Figure 6. GATA4 and GATA6 bind to the Pdx1 conserved area III in vitro and in pancreatic cell line.

(A) Highly conserved region in the cis-regulatory area III of Pdx1. Two conserved GATA sites, as revealed by bioinformatics analysis, are shown in blue boxes. Numbers indicate the position of the GATA sites relative to the Pdx1 translational start site. Point mutations introduced into GATA sites, G1m and G2m, are indicated in red lowercase. Asterisks denote nucleotides that have been perfectly conserved between mouse and human. (B) Recombinant GATA4 and GATA6 proteins are able to bind to G1 and G2 GATA sites of the Pdx1 enhancer as shown by EMSA. Competition experiments were performed by adding excess unlabeled probes of G1, G2, or control (denoted as c in competitor row) GATA sites, and the corresponding mutant versions (G1m, G2m, or cm) to the binding reaction. (C) ChIP experiments performed in mouse pancreatic ductal cells (mPAC cells) using specific GATA4 and GATA6 antibodies (lanes 2, 3, respectively) and nonspecific anti-IgG (lane 4) show that anti-GATA4 and anti-GATA6 antibodies are able to immunoprecipitate the GATA sites of the Pdx1 conserved area III, but not nonspecific genomic regions. Lane 1 contains PCR products from input DNA (Inp) amplified prior to immunoprecipitation. Sizes of the PCR products in bp are shown on the right. (D) A WT Pdx1 promoter-luciferase construct (pGL3-Pdx1-WT) is significantly activated by endogenous factors present in mPAC cells compared with the activity of the empty reporter pGL3 vector. Mutations in the GATA sites of Pdx1 (pGL3-Pdx1-mut) significantly attenuate the luciferase activity. *P = 0.002; **P = 0.005.

Figure 7. Conserved GATA sites in area III are required for Pdx1 enhancer activation in vivo.

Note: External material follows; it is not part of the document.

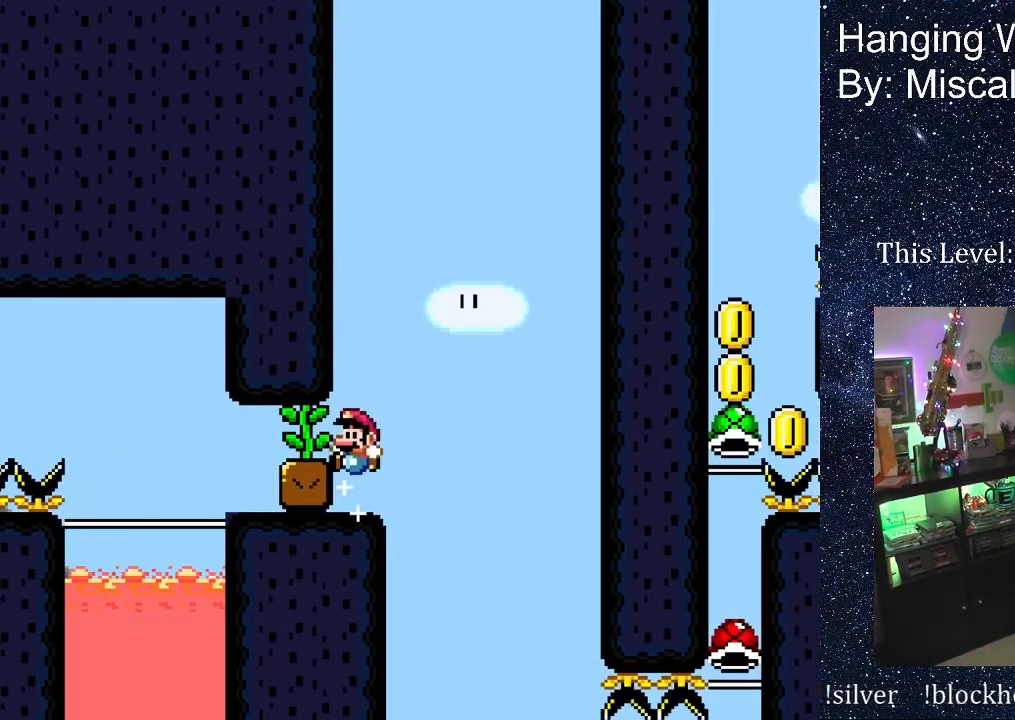
{"buttons": [], "events": [[83, "DPAD_LEFT", "up"], [167, "DPAD_RIGHT", "down"], [300, "DPAD_RIGHT", "up"]]}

Whole-mount (A, C, E, and G) and transversal sections (B, D, F, and H) of representative Pdx1-WT-lacZ and Pdx1-mut-lacZ transgenic embryos stained with X-gal. β-gal activity in both dorsal and ventral pancreatic buds is first observed in Pdx1-WT-lacZ embryos at E9.5 (A and B). In contrast, no X-gal staining is observed in the pancreatic buds of Pdx1-mut-lacZ embryos (E and F, asterisk). By E10.0, β-gal activity in the Pdx1-mut-lacZ embryos (square in G, arrowhead in H) is dramatically reduced compared with Pdx1-WT-lacZ embryos (C and D). At E13.5, all the pancreatic epithelial cells in Pdx1-WT-lacZ embryos show homogeneous β-gal activity (I). Similarly, strong X-gal staining is observed in most of the pancreatic cells of Pdx1-WT-lacZ embryos at E17.5 (M). In contrast, lacZ expression is markedly reduced in the pancreatic epithelium of Pdx1-mut-lacZ embryos both at E13.5 (arrows in N) and at E17.5 (R). Immunofluorescence staining at E13.5 reveals a complete overlapping expression pattern of Pdx1 and β-gal in Pdx1-WT-lacZ pancreas (J–L), while only a fraction of Pdx1⁺ cells express β-gal in Pdx1-mut-lacZ embryos (O–Q). dp, dorsal pancreas; vp, ventral pancreas. Scale bars: 50 μm.